When a patient is transferred from a community hospital to an acute care setting, the nurse is expected to take the lead.
Critical care transport nurses must be capable of rapid patient assessment and have a working knowledge of various treatment modalities.
In New Jersey, law mandates patients must be transferred on a critical care transport ambulance if they need more assistance than can be provided on a basic life support ambulance. BLS ambulances are staffed by two emergency medical technicians and are capable of transporting most patients who require oxygen and vital-sign monitoring. But more intensive patients require transport on a critical care transport ambulance with an RN on board. CCT ambulances are equipped with a cardiac monitor, IV pumps, and ventilator as well as intubation, airway and medication administration equipment.

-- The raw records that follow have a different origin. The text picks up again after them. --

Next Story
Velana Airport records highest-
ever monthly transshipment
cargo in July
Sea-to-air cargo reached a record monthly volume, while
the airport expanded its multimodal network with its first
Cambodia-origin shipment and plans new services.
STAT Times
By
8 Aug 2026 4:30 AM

“Often when working in a hospital there are other nurses, physicians and respiratory therapists available to assist if your patient becomes unstable,” said transport nurse Heidi Spaanstra, RN, EMT-B, a critical care nurse with LifeStar Response of New Jersey. “When it’s just an EMT and yourself in the back of an ambulance, you must be adequately trained and prepared for almost any situation.”
The inter-facility critical care transport team includes one or two EMTs and a New Jersey-licensed RN who has maintained ACLS and PALS certification and critical care experience, according to the State Office of Emergency Medical Services.
“When I get on the ambulance at the beginning of my shift, I’m never quite sure where my job will take me throughout the day,” Spaanstra said. “The possibility exists to transport patients who are ventilator-dependent, require neurological monitoring, must be observed using a cardiac monitor or have running IV medications/fluids.”